2. The method for analyzing the sensitivity of prompt words in a large language model according to claim 1, characterized in that, The prompt words The performance metrics under this model are the correctness of the responses given true values in the instance data.
3. The method for analyzing the sensitivity of cue words in a large language model according to claim 2, characterized in that, The correctness of the large language model's answer is defined as the similarity between the large language model's answer and the given true value.
4. The method for analyzing the sensitivity of prompt words in a large language model according to claim 1, characterized in that, The prompt words The performance metrics below do not include the scores given to the large language model's answers in the instance data when the true values are not included.

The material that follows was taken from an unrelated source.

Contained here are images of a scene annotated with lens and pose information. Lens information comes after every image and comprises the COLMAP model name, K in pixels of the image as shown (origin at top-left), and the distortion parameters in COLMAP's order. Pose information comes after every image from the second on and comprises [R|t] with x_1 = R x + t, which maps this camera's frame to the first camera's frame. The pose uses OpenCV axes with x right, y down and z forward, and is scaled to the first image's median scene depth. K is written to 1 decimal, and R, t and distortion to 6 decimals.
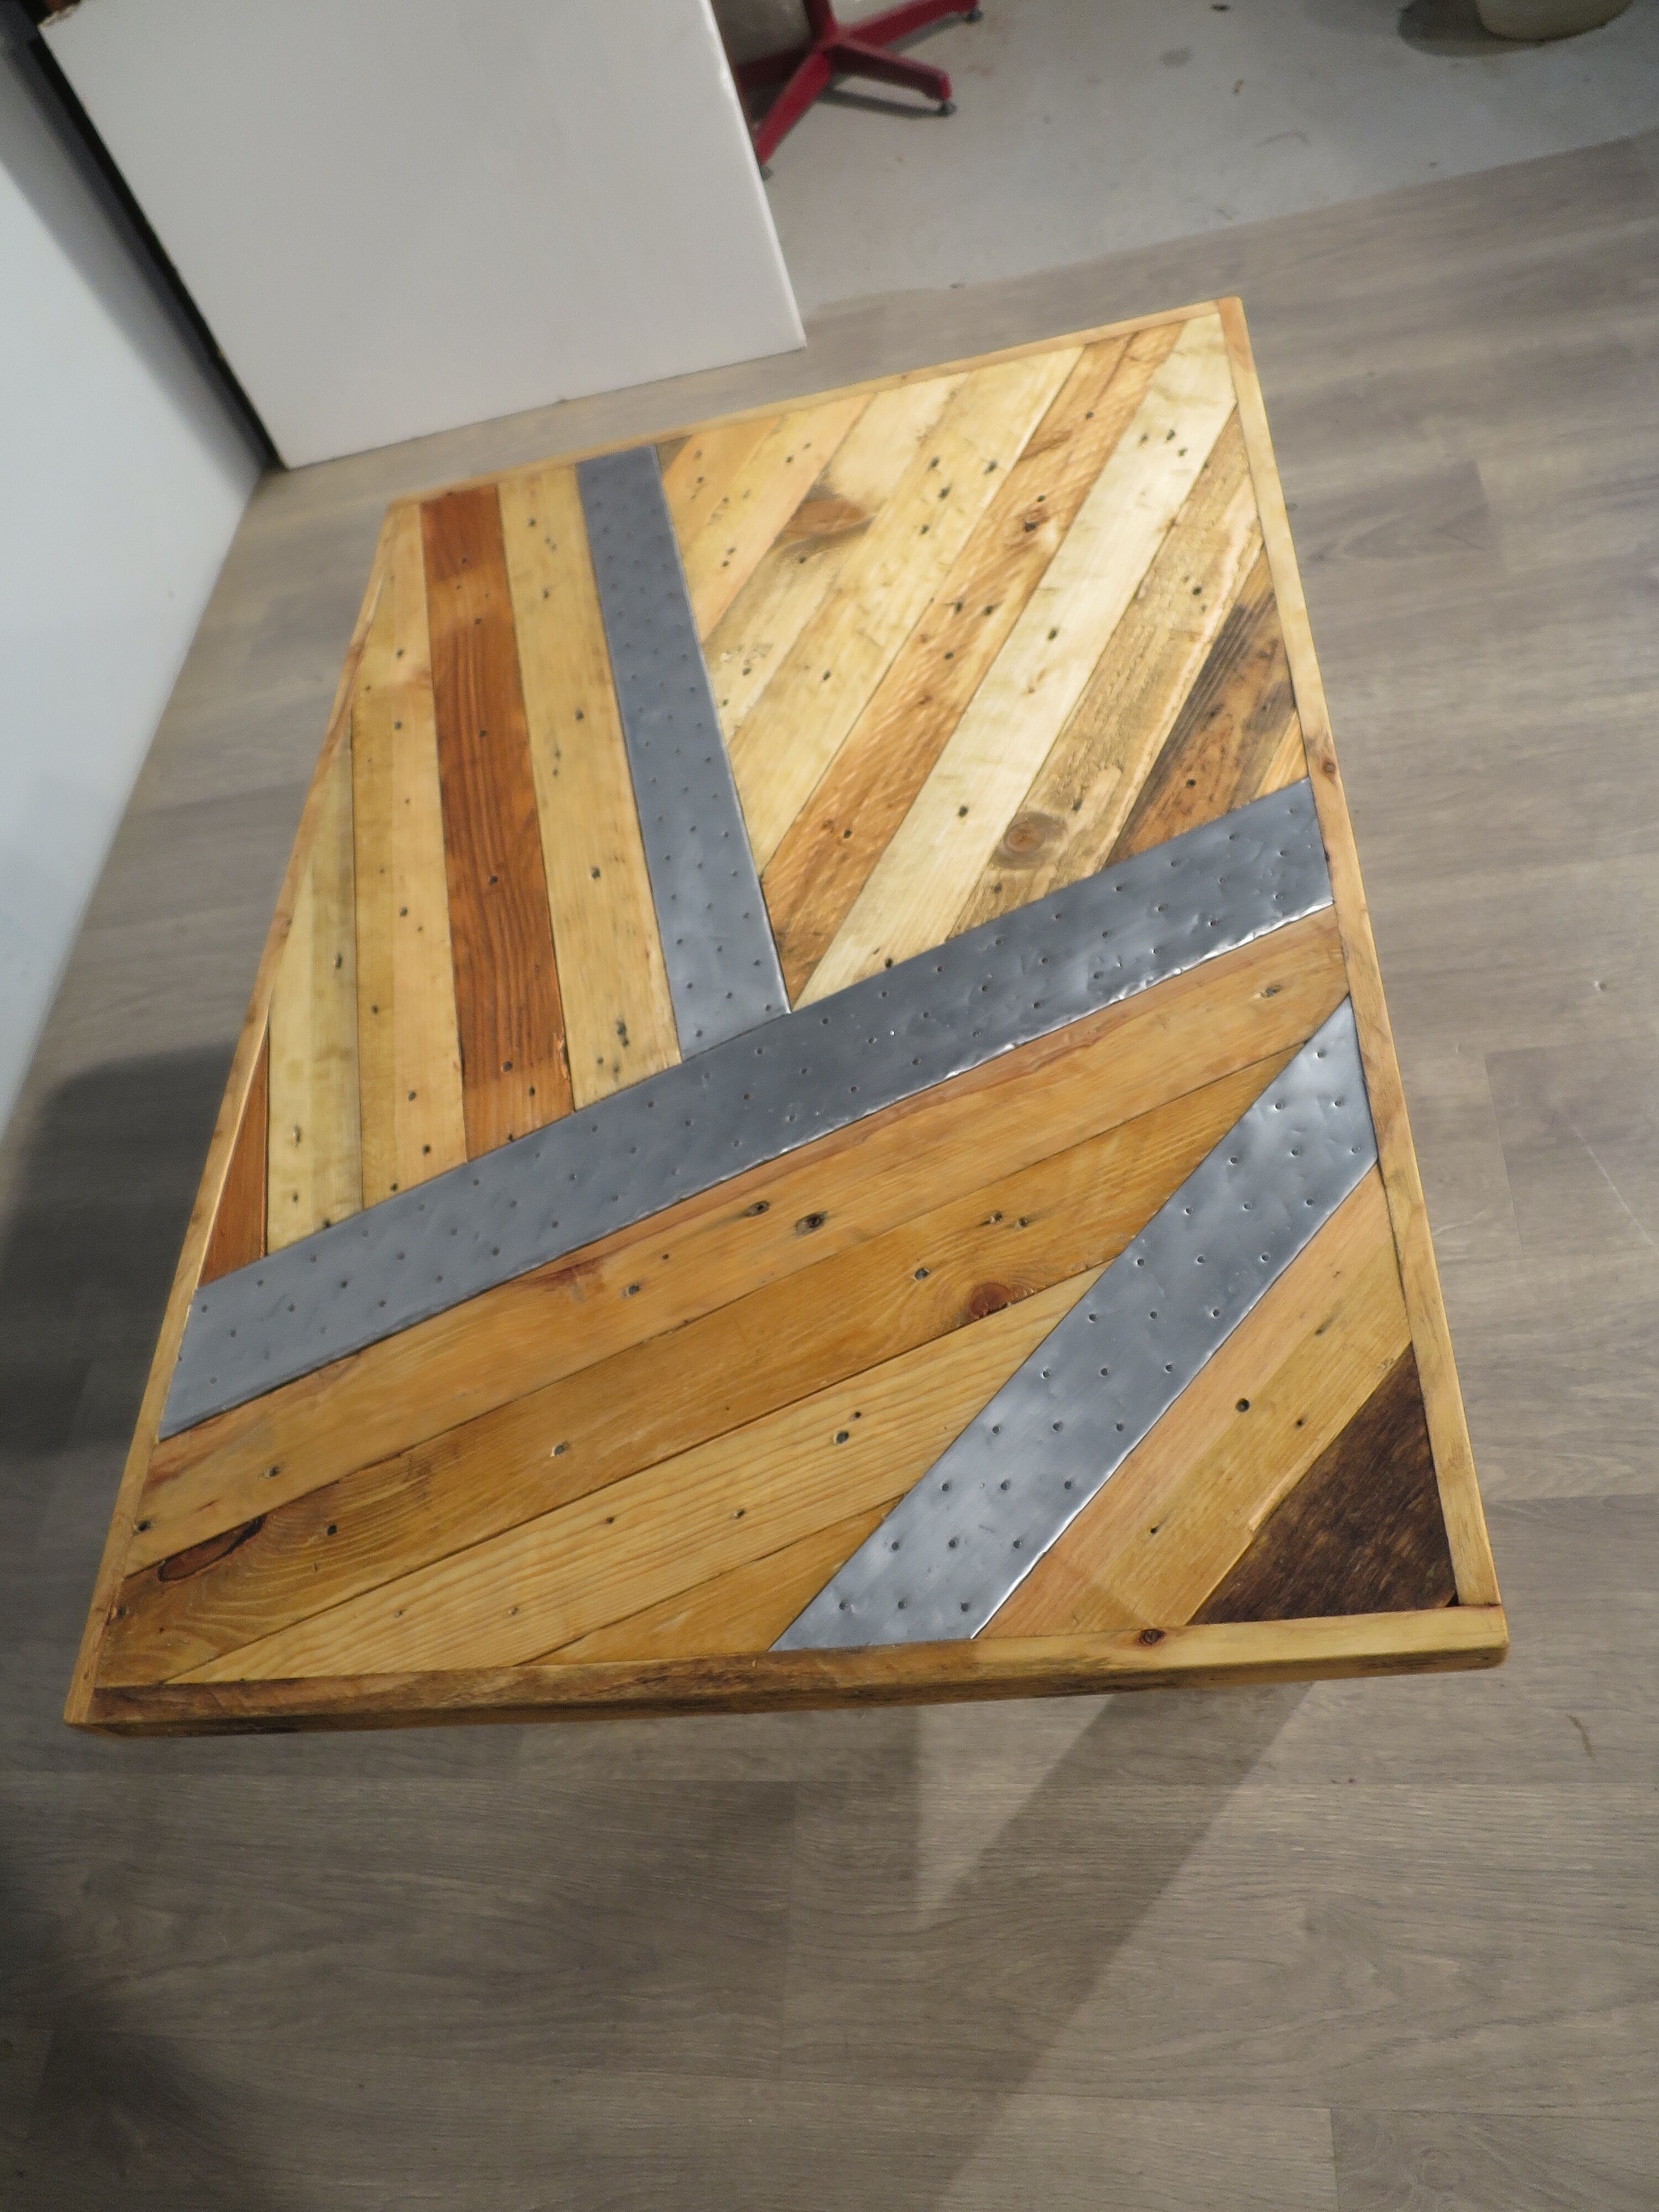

5. The method for analyzing the sensitivity of prompt words in a large language model according to claim 1, characterized in that, In the process of analyzing the overall prompting word sensitivity of the large language model to be tested, the sensitivity analysis index PSS represents the probability of inconsistency in correctness between any two prompts in the same instance in both subjective and objective evaluation.
6. The method for analyzing the sensitivity of prompt words in a large language model according to claim 1, characterized in that, In the process of analyzing the overall prompt sensitivity of the large language model to be tested, the sensitivity analysis index PSS represents the difference in average response quality between two prompts in the same instance in the objective evaluation.